◆ Work to complete
Count the lines in the data below that contain the string "collectors", treating uppercase and lowercase as different, and give only the number.

Extracted records
......

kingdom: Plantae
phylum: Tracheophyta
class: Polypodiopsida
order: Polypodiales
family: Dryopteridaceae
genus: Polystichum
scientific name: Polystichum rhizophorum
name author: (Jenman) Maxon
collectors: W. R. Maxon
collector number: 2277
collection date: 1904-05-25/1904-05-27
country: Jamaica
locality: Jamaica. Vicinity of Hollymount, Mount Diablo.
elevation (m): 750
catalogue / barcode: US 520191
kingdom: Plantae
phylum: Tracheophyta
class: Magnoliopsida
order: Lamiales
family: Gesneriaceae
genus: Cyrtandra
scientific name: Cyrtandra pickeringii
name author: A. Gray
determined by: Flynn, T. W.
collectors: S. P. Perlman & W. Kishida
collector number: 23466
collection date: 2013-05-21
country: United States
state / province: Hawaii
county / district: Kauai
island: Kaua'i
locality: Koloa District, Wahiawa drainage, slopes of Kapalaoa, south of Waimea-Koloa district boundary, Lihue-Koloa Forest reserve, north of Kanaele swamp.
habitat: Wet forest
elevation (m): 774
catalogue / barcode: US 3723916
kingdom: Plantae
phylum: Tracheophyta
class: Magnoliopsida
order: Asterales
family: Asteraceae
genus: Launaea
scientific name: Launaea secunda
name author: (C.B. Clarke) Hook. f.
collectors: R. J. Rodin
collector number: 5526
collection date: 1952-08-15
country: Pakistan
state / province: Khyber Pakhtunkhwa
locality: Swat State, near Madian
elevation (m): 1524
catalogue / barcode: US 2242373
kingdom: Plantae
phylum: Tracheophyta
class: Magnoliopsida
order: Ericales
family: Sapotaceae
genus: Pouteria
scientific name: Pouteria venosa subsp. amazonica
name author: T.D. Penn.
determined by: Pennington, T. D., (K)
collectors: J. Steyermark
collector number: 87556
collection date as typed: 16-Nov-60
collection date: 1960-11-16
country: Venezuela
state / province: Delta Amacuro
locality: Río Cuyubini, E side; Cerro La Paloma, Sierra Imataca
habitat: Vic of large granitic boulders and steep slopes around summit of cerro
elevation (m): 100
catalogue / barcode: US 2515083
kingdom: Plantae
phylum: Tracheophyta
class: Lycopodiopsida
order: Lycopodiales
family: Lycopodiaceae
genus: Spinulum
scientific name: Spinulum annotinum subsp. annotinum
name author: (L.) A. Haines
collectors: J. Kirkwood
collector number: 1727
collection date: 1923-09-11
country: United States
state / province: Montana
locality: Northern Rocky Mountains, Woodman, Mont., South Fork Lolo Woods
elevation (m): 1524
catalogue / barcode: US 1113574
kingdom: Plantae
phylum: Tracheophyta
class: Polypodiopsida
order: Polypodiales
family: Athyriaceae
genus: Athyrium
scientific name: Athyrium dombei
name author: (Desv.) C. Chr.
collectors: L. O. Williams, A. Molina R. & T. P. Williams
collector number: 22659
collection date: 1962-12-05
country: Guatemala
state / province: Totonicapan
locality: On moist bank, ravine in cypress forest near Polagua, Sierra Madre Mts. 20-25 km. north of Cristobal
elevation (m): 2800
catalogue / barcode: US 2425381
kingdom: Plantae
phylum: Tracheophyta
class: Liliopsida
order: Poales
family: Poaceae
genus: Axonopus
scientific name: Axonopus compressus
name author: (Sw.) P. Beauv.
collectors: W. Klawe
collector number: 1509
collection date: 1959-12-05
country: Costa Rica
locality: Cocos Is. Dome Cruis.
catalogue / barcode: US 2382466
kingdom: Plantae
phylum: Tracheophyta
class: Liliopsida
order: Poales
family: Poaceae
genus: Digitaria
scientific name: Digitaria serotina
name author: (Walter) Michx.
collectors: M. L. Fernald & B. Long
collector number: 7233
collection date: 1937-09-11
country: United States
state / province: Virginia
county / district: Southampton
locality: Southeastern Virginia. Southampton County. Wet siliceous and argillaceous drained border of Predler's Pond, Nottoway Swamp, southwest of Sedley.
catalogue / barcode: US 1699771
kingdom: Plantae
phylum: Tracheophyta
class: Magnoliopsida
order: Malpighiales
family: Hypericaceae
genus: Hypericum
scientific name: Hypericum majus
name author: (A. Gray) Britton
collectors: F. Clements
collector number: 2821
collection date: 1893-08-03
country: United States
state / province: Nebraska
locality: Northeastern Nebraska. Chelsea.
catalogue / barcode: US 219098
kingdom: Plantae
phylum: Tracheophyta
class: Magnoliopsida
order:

......

◆ Worked answer
9